You didn't really ask a question, but let me try to answer the one you probably meant to ask anyway.
The trouble with insisting that the Bible be always in "the original language" is that there isn't a single original language for the Bible. The Old Testament was written in Hebrew - and old Hebrew at that, noticeably different from modern Hebrew. The New Testament was written in Greek, but also different from modern Greek. So there are at least two 'original' languages of the Bible.
But worse than that - the New Testament quotes the Old Testament many times, and does so in Greek. The quotes are no less part of scripture, so for them there are two different languages which are 'God's Word'. The fact that God approved of quoting the Old Testament Scriptures in Greek (not their original language) means that he must be OK with translations.
To make things even more complicated, Jesus almost certainly actually talked in Aramaic. So even the scriptures we have are translations of what God actually did really say. (We have no records of the original Aramaic, so it would be impossible to learn to read them) Once again this would tend to indicate that God is OK with translations.
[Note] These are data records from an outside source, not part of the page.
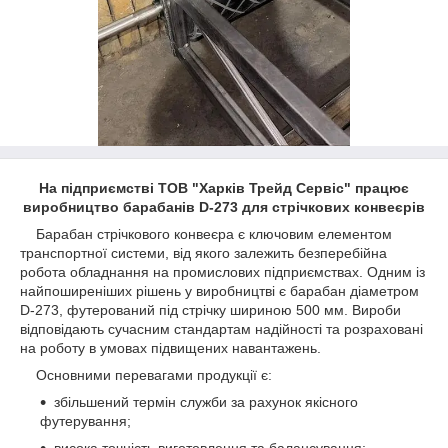
На підприємстві ТОВ "Харків Трейд Сервіс" працює
виробництво барабанів D-273 для стрічкових конвеєрів
Барабан стрічкового конвеєра є ключовим елементом
транспортної системи, від якого залежить безперебійна
робота обладнання на промислових підприємствах. Одним із
найпоширеніших рішень у виробництві є барабан діаметром
D-273, футерований під стрічку шириною 500 мм. Вироби
відповідають сучасним стандартам надійності та розраховані
на роботу в умовах підвищених навантажень.
Основними перевагами продукції є:
збільшений термін служби за рахунок якісного
футерування;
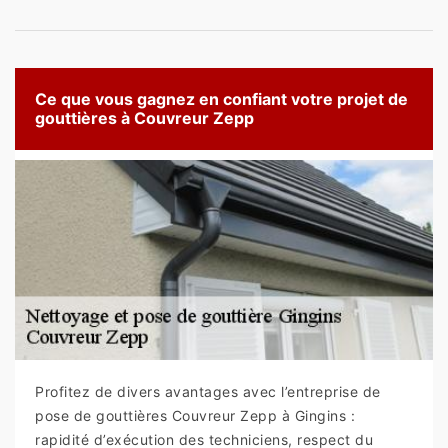
Ce que vous gagnez en confiant votre projet de
gouttières à Couvreur Zepp
Profitez de divers avantages avec l’entreprise de
pose de gouttières Couvreur Zepp à Gingins :
rapidité d’exécution des techniciens, respect du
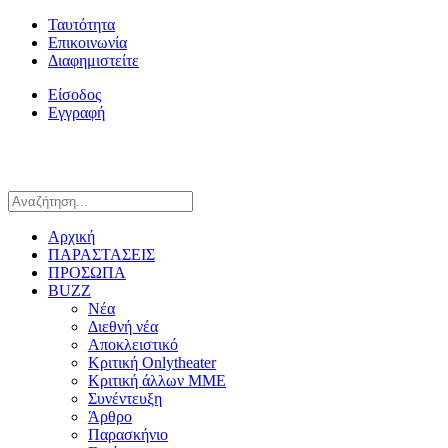
Ταυτότητα
Επικοινωνία
Διαφημιστείτε
Είσοδος
Εγγραφή
Αρχική
ΠΑΡΑΣΤΑΣΕΙΣ
ΠΡΟΣΩΠΑ
BUZZ
Νέα
Διεθνή νέα
Αποκλειστικό
Κριτική Onlytheater
Κριτική άλλων ΜΜΕ
Συνέντευξη
Άρθρο
Παρασκήνιο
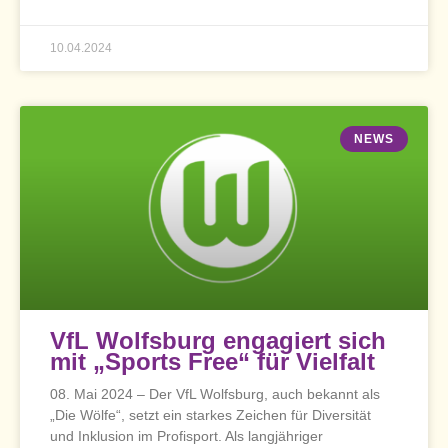
10.04.2024
NEWS
VfL Wolfsburg engagiert sich
mit „Sports Free“ für Vielfalt
08. Mai 2024 – Der VfL Wolfsburg, auch bekannt als
„Die Wölfe“, setzt ein starkes Zeichen für Diversität
und Inklusion im Profisport. Als langjähriger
Paul, Peter and other Apostles probably wrote and spoke directly in Greek.
There is also a big theological reason for not forbidding translations. In the Christian view, the scriptures are 'inspired by God'. This means God caused the Bible authors to write the message that he wanted using their own intellects and experience - he did not dictate to them his own exact words. That is not the same as (for example) the Islamic view of the Quran. In other words, the message of the Bible is in the meaning, not in the exact wording. God is all-powerful, and is certainly capable of making sure that any translations contain everything he needs to say.
So that's why your view about scripture is not the one that Christians believe. I hope that's helpful.